> [Excerpted passage]:
▼
Author interview by Clair Wright
Sometimes you finish reading a book
you’ve enjoyed and are just dying to ask the author something about it. Well
this week I got the chance to grill Andrew Shephard at the Writers’ Lunch about
his newly published novel Nellie and
Tabs, while he was waiting for the tomato sauce.
Your novel comes with such a powerful
sense of the sights, sounds and smells of the 70’s alternative culture. Did you
write this from your own experience or did you do a lot of research?
A
lot of the details are dredged from my own experiences, and stories that I
remember people telling me at the time. I didn’t do much research other than
looking at old magazines and letters because I wanted to condense the main
action into one year, and I didn’t want the facts to get in the way of a good
story.
When you write a novel do you start
with character or plot? Or was it the 70’s culture that inspired the story?
With
this novel I started with the setting. The alternative society, as it was
called at the time, is the type of enclosed world which makes good material for
a novel. It takes the reader to a different world, though some aspects,
especially youthful idealism, passions, and trying to find a role which suits,
are familiar to most people.
Nellie covers a lot of ground in the book, moving from the commune in the north, to the Midlands
to work on Peace Times, then London, Cambridge, Wales…. What made you choose
these locations, and how important was Nellie’s travelling to the development
of the story?
Well
Nellie does not stick at anything for long so measures his life in months not
years. Wherever he goes he does not quite fit in. He moves on to try and dig
himself out of the latest hole he has dug. The locations I use are all places I
have spent some time, so I sort of lived each scene as I was writing. I felt
like I was really there, albeit as an observer.
The plot has many different strands
as we follow the path of the different characters. It’s got everything – crime,
politics, Nellie’s journey, and the ‘will they, won’t they’ romance of Nellie
and Tabs themselves. Did you have all these strands fully planned out before
you started writing?
No,
I didn’t. The setting came first, then the main characters. As I wrote, the
characters became sharper in my mind until they became almost as real as people
I know today, and then I knew what they would do when they had difficult choices
to make.
Nellie is a really interesting
character, with some quirky aspects to him, such as his interest in magic
tricks, and his nickname! How did you come up with him?
The
magic tricks were important from the beginning because a trickster knows about
illusion. He thinks other people – like Tabs with her I Ching and the peaceniks
with their revolution – are performing an act too. He’s not a believer. The
nickname came when I was imagining his life before leaving home, and a brother
who changed Neil to Nellie as an insult. But Neil likes it, because of the song
‘Nellie the Elephant’ (a children’s song popular in the 1960s) and he fancies
he has a better memory than his friends. Elephants reputedly have a good
memory.
▲
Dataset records
▼
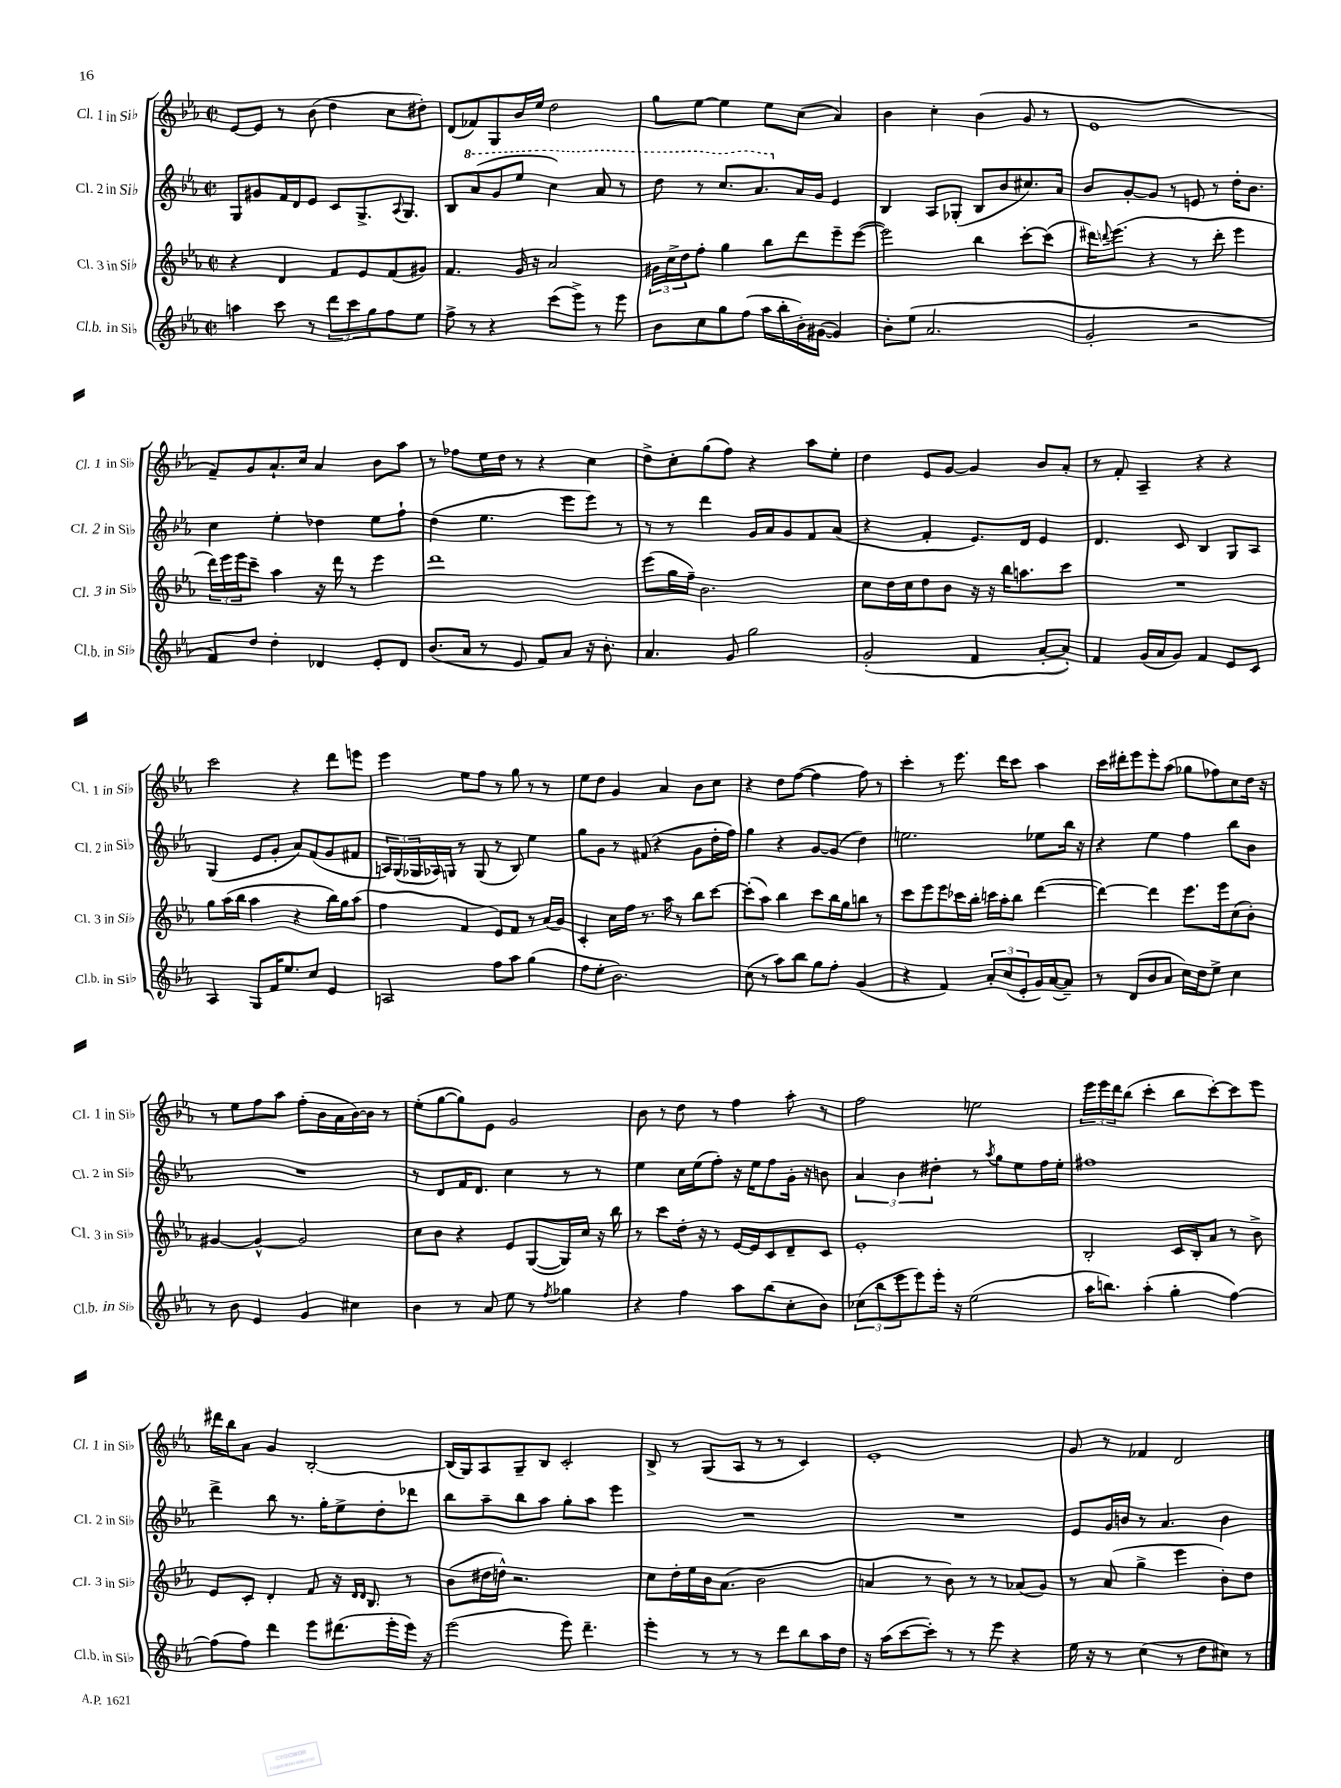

**kern	**kern	**kern	**kern
*staff4	*staff3	*staff2	*staff1
*clefG2	*clefG2	*clefG2	*clefG2
*k[b-e-a-]	*k[b-e-a-]	*k[b-e-a-]	*k[b-e-a-]
*M2/2	*M2/2	*M2/2	*M2/2
*met(c|)	*met(c|)	*met(c|)	*met(c|)
4aa\	4r	8G/L	[8e-/L
.	.	8g#/	8e-/]J
8ccc\	4d/	16f/L	8r
.	.	16d/J	.
8r	.	8e-/J	(8b-\
12ddd\L	8f/L	8c/L	4dd\
12ccc\	.	.	.
.	8e-/	8.G^/	.
12gg\	.	.	.
8ff\	(8f/	.	8cc\L
.	.	8qqA-/	.
.	.	8.G/J	.
8ee-\J	8g#/J)	.	8dd#'\J)
=	=	=	=
8ff^\	4.f/	8B-/L	(8d/L
8r	.	(8aa-/	8f-/)
4r	.	8gg/	8G/
.	16g/	8eee-/J	16b-/L
.	16r	.	16ee-/JJ
(8ccc\L	2a-/	4ccc\)	2dd\
8eee-^\J)	.	.	.
8r	.	8aa-/	.
8eee-\	.	8r	.
=	=	=	=
8b-\L	24g#\LL	8ddd\	8gg\L
.	24cc^\	.	.
.	24dd\J	.	.
8cc\	8ff'\J	8r	[8ee-\J
8gg\	4gg\	8.ccc/L	4ee-\]
(8ff\J	.	.	.
.	.	8.aa-/	.
16aa-\LL	8bb-\L	.	8ee-\L
16bb-'\	.	.	.
16b-'\)	8ddd\	16a-/L	(8cc\J
([16g#\JJ	.	16g/JJ	.
4g#/])	8eee-~\	4e-/	4a-/)
.	([8eee-\J	.	.
=	=	=	=
8b-'\L	2eee-\])	4B-/	4b-\
(8ee-\J	.	.	.
2.a-/	.	8A-/L	4cc'\
.	.	(8G-'/J	.
.	4bb-\	8B-/L	(4b-\
.	.	8b-/	.
.	[8ccc'\L	8.cc#/)	8g/
.	(8ccc\]J	.	8r
.	.	16a-/Jk	.
=	=	=	=
2g'/	16ddd#\LK)	8b-/L	1e-
.	8qqddd/	.	.
.	(8.eee-\J	.	.
.	.	[8g'/	.
.	4r	8g/]J	.
.	.	8r	.
2r	8r	8e/	.
.	8ddd'\	8r	.
.	4eee-\	16dd'\LK	.
.	.	8.b-\J	.
=	=	=	=
8f/L)	24ddd\LL)	4cc\	8f~/L)
.	24eee-\	.	.
.	24eee-\J	.	.
8dd/J	8ccc~\J	.	8g/
4dd'\	4aa-\	4ee-'\	8.a-`/
.	.	.	16cc/Jk
4d-/	16r	4dd-\	4a-/
.	16ddd\	.	.
.	8r	.	.
8e-'/L	4eee-\	8ee-\L	8b-\L
8d-/J	.	8ff`\J	8aa-\J
=	=	=	=
(8.b-/L	1ddd	(4dd\	8r
.	.	.	8ff-\L
16a-/Jk	.	.	.
8r	.	4.ee-\	16ee-\L
.	.	.	16dd\JJ
8e-/	.	.	8r
8f/L)	.	.	4r
8a-/J	.	8eee-\L	.
16r	.	8eee-\J)	4cc\
8.b-'\	.	.	.
.	.	8r	.
=	=	=	=
4.a-/	(8eee-\L	8r	8dd^\L
.	16gg\L	8r	8cc'\
.	16ff~\JJ)	.	.
.	2.b-\	4ddd\	(8gg\
8g/	.	.	8ff\J)
2gg\	.	16g/LL	4r
.	.	16a-/J	.
.	.	8g/	.
.	.	8f/	8aa-\L
.	.	(8a-/J	8ee-'\J
=	=	=	=
(2g'/	8cc\L	4r	4dd\
.	16dd\L	.	.
.	16cc\J	.	.
.	8dd\	4f'/	8e-/L
.	8b-\J	.	[8g/J
4f/	16r	8.e-/L)	4g/]
.	16r	.	.
.	16bb-\LK	.	.
.	8.aa\	16d/Jk	.
[8a-'/L	.	4e-/	8b-/L
8a-'/]J)	8ccc\J	.	8a-'/J
=	=	=	=
4f/	1r	4.d/	8r
.	.	.	8f'/
(16g/LL	.	.	4A-~/
16a-/J	.	.	.
8g/J)	.	8c/	.
4f/	.	4B-/	4r
8e-/L	.	8G/L	4r
8c/J	.	8A-/J	.
=	=	=	=
4A-/	8gg\L	(4G/	2ccc\
.	(16aa-\L	.	.
.	16bb-\JJ	.	.
8G/L	4aa-\	8e-/L	.
16f/K	.	8g'/J	.
8.ee-/	.	.	.
.	4r	8a-/L)	4r
8cc/J	.	(8f/	.
4e-/	16bb-\LL)	8g/	8ddd\L
.	16gg\J	.	.
.	(8aa-\J	8f#/J	8eee\J
=	=	=	=
2A/	4ff\	24A/LL)	4eee-\
.	.	(24G/	.
.	.	24G-/	.
.	.	16A-/)	.
.	.	16G/JJ	.
.	4f/	8r	8ee-\L
.	.	(8G/	8ff\J
8ff\L	8e-/L)	8r	8r
8aa-\J	8f/J	8B-/)	8gg\
(4gg\	8r	4ee-\	8r
.	(16a-/LL	.	8r
.	16g/JJ)	.	.
=	=	=	=
8ff\L	4c'/	8gg\L	8ee-\L
8ee-'\J	.	8g\J	8dd\J
2.b-\)	16cc\LL	8r	4g/
.	16ff\JJ	.	.
.	8.r	(8f#/	.
.	.	4r	4a-/
.	16aa-\	.	.
.	8r	.	.
.	8bb-\L	8g\L	8b-\L
.	[8ccc\J	16dd'\L	8cc\J
.	.	16ff\JJ)	.
=	=	=	=
(8cc\	(8ccc'\]L	4gg\	4r
8r	8aa-\J)	.	.
8aa-\L)	4bb-\	4r	8dd\L
8bb-\J	.	.	([8ff\J
8gg\L	8ccc\L	[8g/L	4ff\]
8ff'\J	16bb-\L	(8g/]J	.
.	16gg\J	.	.
(4g/	8bb\J	4dd\)	8ff\)
.	8r	.	8r
=	=	=	=
4r	8ccc\L	2.ee\	4ccc'\
.	8eee-\	.	.
4f/)	8eee-\	.	8r
.	16ccc-\L	.	8.eee-\
.	16bb-'\JJ	.	.
12a-'/L	16ccc\LL	.	.
.	16aa-'\J	.	16ddd\LK
(12cc/	.	.	.
.	8bb-\J	.	8ccc\J
12e-'/	.	.	.
16g/L)	([4ddd\	8ee-\L	4aa-\
([16a-/J	.	.	.
8a-~/]J)	.	16bb-\Jk	.
.	.	16r	.
=	=	=	=
8r	4ddd\_)	4r	16ccc\LL
.	.	.	16ddd#'\J
(8d/L	.	.	8eee-\
8b-/	4ddd\]	4ee-\	8eee-'\
8a-/J	.	.	(8aa-\J
16cc\LL)	8.eee-\L	4ff\	8gg-\L
16dd\J	.	.	.
8ee-^\J	.	.	8ff-\)
.	16eee-\k	.	.
4cc\	(8cc\	8bb-\L	8cc\
.	8b-'\J)	8b-\J	16dd\Jk
.	.	.	16r
=	=	=	=
8r	[4g#/	1r	8r
8b-\	.	.	8ee-\L
4e-/	4g#^^/_	.	8ff\
.	.	.	8aa-\J
4g/	2g#/]	.	(8ff'\L
.	.	.	16b-\L
.	.	.	16a-\
4cc#\	.	.	[16b-\)
.	.	.	16b-\]JJ
.	.	.	8r
=	=	=	=
4b-\	8cc\L	8r	(8ee-'\L
.	8b-\J	8d/L	[8gg\
8r	4r	16f/K	8gg\])
.	.	8.d/J	.
8a-/	.	.	8e-\J
8ee-\	8e-/L	4cc\	2g/
8r	([8G/	.	.
8qff/	.	.	.
4gg-\	16G/]L)	8r	.
.	16cc/JJ	.	.
.	16r	8r	.
.	16bb-\	.	.
=	=	=	=
4r	8r	4ee-\	8b-\
.	8ccc\L	.	8r
4ff\	16dd'\Jk	16cc\LL	8dd\
.	16r	(16ee-\J	.
.	8r	8ff'\J)	8r
8aa-\L	[16e-/LL	16r	4ff\
.	16e-/]J	16ee-\LK	.
(8bb-\	8c/	8ff\	.
8cc'\	8d~/	16g'\Jk	8aa-'\
.	.	16r	.
8b-\J)	8c/J	8b\	8r
=	=	=	=
(12cc-\L	1e-'	6a-/	2ff\
12bb-\	.	.	.
12eee-\	.	6b-\	.
8eee-\)	.	.	.
.	.	6dd#'\	.
16eee-'\Jk	.	.	.
16r	.	.	.
(2ee-\	.	8r	2ee\
.	.	8qaa-/	.
.	.	8gg\L	.
.	.	8ee-\	.
.	.	16ff\L	.
.	.	16ee-'\JJ	.
=	=	=	=
16aa-\LK	2B-'/	1ff#	24eee-\LL
.	.	.	24eee-\
8.bb\J)	.	.	.
.	.	.	24ddd\J
.	.	.	(8bb-\J
(4aa-'\	.	.	4ccc'\
4gg'\	16c/LL	.	8bb-\L
.	16B-'/J	.	.
.	8a-/J	.	[8ccc'\)
[4ff\)	8r	.	8ccc\]
.	8b-^\	.	8eee-\J
=	=	=	=
(8ff\]L	8e-/L	4ddd^\	16ddd#\LL
.	.	.	16bb-\J
8ff\J)	8c'/J	.	8a-\J
4ddd\	4d'/	8bb-\	4g/
.	.	8.r	.
8eee-\L	8f/	.	[2B-'/
.	.	16gg'\LK	.
(8.ddd#\	16r	8ee-^\	.
.	16qqd/LL	.	.
.	16qqd/JJ	.	.
.	8.B-/	.	.
.	.	8dd'\	.
16eee-'\L	.	.	.
16eee-\JJ)	8r	8ddd-\J	.
16r	.	.	.
=	=	=	=
(2eee-\	(8b-\L	8bb-\L	(16B-/]LL
.	.	.	16G/J)
.	16dd#\L	8aa-~\	8A-/
.	16dd^^\JJ)	.	.
.	2.r	8bb-\	8G~/
.	.	8aa-\J	8B-/J
8eee-\)	.	8gg'\L	2c'/
4.ddd~\	.	8aa-\J	.
.	.	4eee-\	.
=	=	=	=
4eee-'\	8cc\L	1r	8B-^/
.	16dd'\L	.	8r
.	16ee-\	.	.
8r	16b-\J	.	(8G/L
.	(8.a-\J	.	.
8r	.	.	8A-/J
8r	2b-\	.	8r
8ddd\L	.	.	8r
8bb-\	.	.	4c/)
16aa-\L	.	.	.
16dd\JJ	.	.	.
=	=	=	=
16r	4a/	1r	1e-'
(16aa-\LK	.	.	.
[8ccc\	.	.	.
8ccc'\]J)	8r	.	.
8r	8b-\)	.	.
8r	8r	.	.
8eee-\	8r	.	.
4r	(8a-/L	.	.
.	8g/J)	.	.
=	=	=	=
16ee-\	8r	8e-/L	8g/
16r	.	.	.
8r	(8a-/	16g/L	8r
.	.	16b/JJ	.
(4cc\	4gg^\	8r	4f-/
.	.	4.a-/	.
8r	4eee-\	.	2d/
8dd\L	.	.	.
8cc#\J)	8b-'\L)	4b\	.
8r	8dd\J	.	.
==	==	==	==
*-	*-	*-	*-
▲
> [What you will do]:
• A. According to the author interview, what did Andrew Shephard start with when writing this novel?
• B. Continue the author interview from where it stops.
None of the items is needed here.

> [Task results]:
• A. He started with the setting.

• B.
Your other main character, Tabs, is a
real enigma – full of contradictions. Did you like her, in the end?
Tabs
alights on new ideas, whether spiritual or political, and gobbles them up. She
does the same to people, too. She is very much a free spirit, a 1970s style
feminist who does not want to be tied down by a conventional relationship. So
although she and Nellie feel a strong attraction to each other, there are
issues which keep them apart. Did I like her? I admire her as a pioneer. She is
more of a radical than Nellie is.
The ending of the novel, the last
couple of chapters, are a real surprise, - it’s quite a bitter-sweet ending.
Did you always plan to end the story in this way or did you change direction as
your characters developed?
I
neither wanted to repeat the traditional romance, nor completely lose the
sweetness of a significant relationship. But I really did not know how it would
end between Nellie and Tabs. Endings are always difficult, but at about the
third attempt, as I was cycling back from a meeting with Emma Harding, my
editor, it came to me like a revelation. So there was work to do even after I’d
‘finished’ the novel. Some people say ‘writing is re-writing’ and I experienced
that to the full with this novel. But having written some bad novels, I think I
can tell that, this time, I have written a better one.
Thanks,
Andrew. You may now finish your ham, egg and chips. I hope it hasn’t gone too cold.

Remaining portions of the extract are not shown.